## [TASK PROMPT]
Scan the material for the word "ottoman" and copy each line where it occurs.

## [DATA RECORDS]

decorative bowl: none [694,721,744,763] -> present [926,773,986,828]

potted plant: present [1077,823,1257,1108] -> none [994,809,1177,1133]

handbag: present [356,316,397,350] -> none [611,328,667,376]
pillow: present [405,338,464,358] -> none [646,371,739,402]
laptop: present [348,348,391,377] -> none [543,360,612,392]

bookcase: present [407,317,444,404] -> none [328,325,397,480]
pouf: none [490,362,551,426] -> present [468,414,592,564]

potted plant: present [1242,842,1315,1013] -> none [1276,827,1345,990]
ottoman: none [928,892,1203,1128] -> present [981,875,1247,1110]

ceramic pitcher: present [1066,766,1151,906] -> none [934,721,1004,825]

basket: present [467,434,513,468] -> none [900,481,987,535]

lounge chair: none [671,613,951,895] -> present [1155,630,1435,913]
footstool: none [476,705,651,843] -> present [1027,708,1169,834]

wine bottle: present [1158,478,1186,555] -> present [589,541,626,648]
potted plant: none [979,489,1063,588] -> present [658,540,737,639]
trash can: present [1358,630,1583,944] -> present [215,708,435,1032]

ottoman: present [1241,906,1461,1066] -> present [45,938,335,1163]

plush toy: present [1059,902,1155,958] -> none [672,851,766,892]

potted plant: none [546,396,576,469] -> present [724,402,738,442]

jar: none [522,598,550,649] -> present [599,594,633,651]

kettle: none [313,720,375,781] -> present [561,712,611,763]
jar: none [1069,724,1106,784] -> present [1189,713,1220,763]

## [EXERCISE RESPONSE]
ottoman: none [928,892,1203,1128] -> present [981,875,1247,1110]
ottoman: present [1241,906,1461,1066] -> present [45,938,335,1163]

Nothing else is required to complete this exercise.